##### Excerpted data #####
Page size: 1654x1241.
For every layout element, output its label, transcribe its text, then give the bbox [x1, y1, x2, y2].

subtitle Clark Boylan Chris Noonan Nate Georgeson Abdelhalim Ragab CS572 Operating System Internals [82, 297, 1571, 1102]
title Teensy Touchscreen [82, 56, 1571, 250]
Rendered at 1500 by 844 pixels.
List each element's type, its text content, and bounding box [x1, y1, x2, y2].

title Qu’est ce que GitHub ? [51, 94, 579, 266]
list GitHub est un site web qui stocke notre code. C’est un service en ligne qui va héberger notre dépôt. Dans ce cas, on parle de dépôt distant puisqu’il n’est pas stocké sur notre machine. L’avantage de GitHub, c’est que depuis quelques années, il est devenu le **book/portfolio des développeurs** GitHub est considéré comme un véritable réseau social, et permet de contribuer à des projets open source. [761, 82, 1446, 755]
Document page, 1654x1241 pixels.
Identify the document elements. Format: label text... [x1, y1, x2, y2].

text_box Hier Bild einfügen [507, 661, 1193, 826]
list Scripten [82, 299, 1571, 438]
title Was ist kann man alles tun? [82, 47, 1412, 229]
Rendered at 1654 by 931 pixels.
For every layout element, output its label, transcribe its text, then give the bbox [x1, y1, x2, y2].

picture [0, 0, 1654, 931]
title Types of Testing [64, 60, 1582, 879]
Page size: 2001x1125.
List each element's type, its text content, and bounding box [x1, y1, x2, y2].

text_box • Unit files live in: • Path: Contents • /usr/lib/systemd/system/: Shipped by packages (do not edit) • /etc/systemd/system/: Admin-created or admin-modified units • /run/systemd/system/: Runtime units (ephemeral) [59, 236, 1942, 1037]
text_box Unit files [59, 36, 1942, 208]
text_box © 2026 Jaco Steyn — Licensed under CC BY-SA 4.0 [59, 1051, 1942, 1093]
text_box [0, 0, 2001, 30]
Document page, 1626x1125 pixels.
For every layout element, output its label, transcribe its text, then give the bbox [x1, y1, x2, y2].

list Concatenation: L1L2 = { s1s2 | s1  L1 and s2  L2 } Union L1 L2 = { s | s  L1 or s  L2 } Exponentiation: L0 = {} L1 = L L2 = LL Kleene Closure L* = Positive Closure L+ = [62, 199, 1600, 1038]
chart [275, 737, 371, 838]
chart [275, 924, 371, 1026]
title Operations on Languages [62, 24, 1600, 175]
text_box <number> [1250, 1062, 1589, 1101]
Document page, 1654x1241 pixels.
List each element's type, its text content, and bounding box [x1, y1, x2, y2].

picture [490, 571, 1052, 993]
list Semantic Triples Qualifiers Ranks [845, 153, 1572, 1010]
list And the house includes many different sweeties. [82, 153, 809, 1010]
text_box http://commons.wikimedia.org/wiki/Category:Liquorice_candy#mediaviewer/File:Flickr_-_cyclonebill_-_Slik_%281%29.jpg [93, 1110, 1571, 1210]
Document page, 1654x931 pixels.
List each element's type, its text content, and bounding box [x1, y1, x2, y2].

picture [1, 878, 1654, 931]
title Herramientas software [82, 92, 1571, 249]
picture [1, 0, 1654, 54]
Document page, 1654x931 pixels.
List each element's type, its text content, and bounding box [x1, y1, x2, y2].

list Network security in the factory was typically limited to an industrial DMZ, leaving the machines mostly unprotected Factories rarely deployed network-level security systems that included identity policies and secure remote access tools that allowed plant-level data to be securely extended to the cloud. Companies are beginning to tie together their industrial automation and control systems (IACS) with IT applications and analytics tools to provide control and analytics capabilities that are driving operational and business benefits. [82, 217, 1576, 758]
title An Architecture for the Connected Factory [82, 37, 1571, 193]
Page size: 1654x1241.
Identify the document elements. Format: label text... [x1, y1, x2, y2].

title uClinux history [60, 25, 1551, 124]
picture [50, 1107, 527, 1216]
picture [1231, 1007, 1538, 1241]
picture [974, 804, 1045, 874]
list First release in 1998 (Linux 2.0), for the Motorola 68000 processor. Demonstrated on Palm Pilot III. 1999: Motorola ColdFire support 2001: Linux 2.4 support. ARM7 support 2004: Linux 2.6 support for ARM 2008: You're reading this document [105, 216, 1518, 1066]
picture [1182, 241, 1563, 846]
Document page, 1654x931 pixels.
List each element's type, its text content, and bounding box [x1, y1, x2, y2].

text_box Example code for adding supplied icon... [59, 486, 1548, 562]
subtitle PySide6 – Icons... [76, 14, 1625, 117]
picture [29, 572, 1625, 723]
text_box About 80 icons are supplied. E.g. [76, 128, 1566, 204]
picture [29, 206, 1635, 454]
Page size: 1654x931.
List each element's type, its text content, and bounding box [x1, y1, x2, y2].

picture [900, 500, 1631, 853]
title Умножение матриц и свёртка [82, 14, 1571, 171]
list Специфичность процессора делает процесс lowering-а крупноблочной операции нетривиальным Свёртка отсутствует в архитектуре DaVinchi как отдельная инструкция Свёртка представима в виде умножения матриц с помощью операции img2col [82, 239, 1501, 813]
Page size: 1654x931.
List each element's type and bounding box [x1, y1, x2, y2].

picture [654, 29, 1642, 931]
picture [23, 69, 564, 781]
#####
Exercise details: Please reproduce all of the records above line for line, with no changes.

Written response:
Page size: 1654x1241.
For every layout element, output its label, transcribe its text, then give the bbox [x1, y1, x2, y2].

subtitle Clark Boylan Chris Noonan Nate Georgeson Abdelhalim Ragab CS572 Operating System Internals [82, 297, 1571, 1102]
title Teensy Touchscreen [82, 56, 1571, 250]
Rendered at 1500 by 844 pixels.
List each element's type, its text content, and bounding box [x1, y1, x2, y2].

title Qu’est ce que GitHub ? [51, 94, 579, 266]
list GitHub est un site web qui stocke notre code. C’est un service en ligne qui va héberger notre dépôt. Dans ce cas, on parle de dépôt distant puisqu’il n’est pas stocké sur notre machine. L’avantage de GitHub, c’est que depuis quelques années, il est devenu le **book/portfolio des développeurs** GitHub est considéré comme un véritable réseau social, et permet de contribuer à des projets open source. [761, 82, 1446, 755]
Document page, 1654x1241 pixels.
Identify the document elements. Format: label text... [x1, y1, x2, y2].

text_box Hier Bild einfügen [507, 661, 1193, 826]
list Scripten [82, 299, 1571, 438]
title Was ist kann man alles tun? [82, 47, 1412, 229]
Rendered at 1654 by 931 pixels.
For every layout element, output its label, transcribe its text, then give the bbox [x1, y1, x2, y2].

picture [0, 0, 1654, 931]
title Types of Testing [64, 60, 1582, 879]
Page size: 2001x1125.
List each element's type, its text content, and bounding box [x1, y1, x2, y2].

text_box • Unit files live in: • Path: Contents • /usr/lib/systemd/system/: Shipped by packages (do not edit) • /etc/systemd/system/: Admin-created or admin-modified units • /run/systemd/system/: Runtime units (ephemeral) [59, 236, 1942, 1037]
text_box Unit files [59, 36, 1942, 208]
text_box © 2026 Jaco Steyn — Licensed under CC BY-SA 4.0 [59, 1051, 1942, 1093]
text_box [0, 0, 2001, 30]
Document page, 1626x1125 pixels.
For every layout element, output its label, transcribe its text, then give the bbox [x1, y1, x2, y2].

list Concatenation: L1L2 = { s1s2 | s1  L1 and s2  L2 } Union L1 L2 = { s | s  L1 or s  L2 } Exponentiation: L0 = {} L1 = L L2 = LL Kleene Closure L* = Positive Closure L+ = [62, 199, 1600, 1038]
chart [275, 737, 371, 838]
chart [275, 924, 371, 1026]
title Operations on Languages [62, 24, 1600, 175]
text_box <number> [1250, 1062, 1589, 1101]
Document page, 1654x1241 pixels.
List each element's type, its text content, and bounding box [x1, y1, x2, y2].

picture [490, 571, 1052, 993]
list Semantic Triples Qualifiers Ranks [845, 153, 1572, 1010]
list And the house includes many different sweeties. [82, 153, 809, 1010]
text_box http://commons.wikimedia.org/wiki/Category:Liquorice_candy#mediaviewer/File:Flickr_-_cyclonebill_-_Slik_%281%29.jpg [93, 1110, 1571, 1210]
Document page, 1654x931 pixels.
List each element's type, its text content, and bounding box [x1, y1, x2, y2].

picture [1, 878, 1654, 931]
title Herramientas software [82, 92, 1571, 249]
picture [1, 0, 1654, 54]
Document page, 1654x931 pixels.
List each element's type, its text content, and bounding box [x1, y1, x2, y2].

list Network security in the factory was typically limited to an industrial DMZ, leaving the machines mostly unprotected Factories rarely deployed network-level security systems that included identity policies and secure remote access tools that allowed plant-level data to be securely extended to the cloud. Companies are beginning to tie together their industrial automation and control systems (IACS) with IT applications and analytics tools to provide control and analytics capabilities that are driving operational and business benefits. [82, 217, 1576, 758]
title An Architecture for the Connected Factory [82, 37, 1571, 193]
Page size: 1654x1241.
Identify the document elements. Format: label text... [x1, y1, x2, y2].

title uClinux history [60, 25, 1551, 124]
picture [50, 1107, 527, 1216]
picture [1231, 1007, 1538, 1241]
picture [974, 804, 1045, 874]
list First release in 1998 (Linux 2.0), for the Motorola 68000 processor. Demonstrated on Palm Pilot III. 1999: Motorola ColdFire support 2001: Linux 2.4 support. ARM7 support 2004: Linux 2.6 support for ARM 2008: You're reading this document [105, 216, 1518, 1066]
picture [1182, 241, 1563, 846]
Document page, 1654x931 pixels.
List each element's type, its text content, and bounding box [x1, y1, x2, y2].

text_box Example code for adding supplied icon... [59, 486, 1548, 562]
subtitle PySide6 – Icons... [76, 14, 1625, 117]
picture [29, 572, 1625, 723]
text_box About 80 icons are supplied. E.g. [76, 128, 1566, 204]
picture [29, 206, 1635, 454]
Page size: 1654x931.
List each element's type, its text content, and bounding box [x1, y1, x2, y2].

picture [900, 500, 1631, 853]
title Умножение матриц и свёртка [82, 14, 1571, 171]
list Специфичность процессора делает процесс lowering-а крупноблочной операции нетривиальным Свёртка отсутствует в архитектуре DaVinchi как отдельная инструкция Свёртка представима в виде умножения матриц с помощью операции img2col [82, 239, 1501, 813]
Page size: 1654x931.
List each element's type and bounding box [x1, y1, x2, y2].

picture [654, 29, 1642, 931]
picture [23, 69, 564, 781]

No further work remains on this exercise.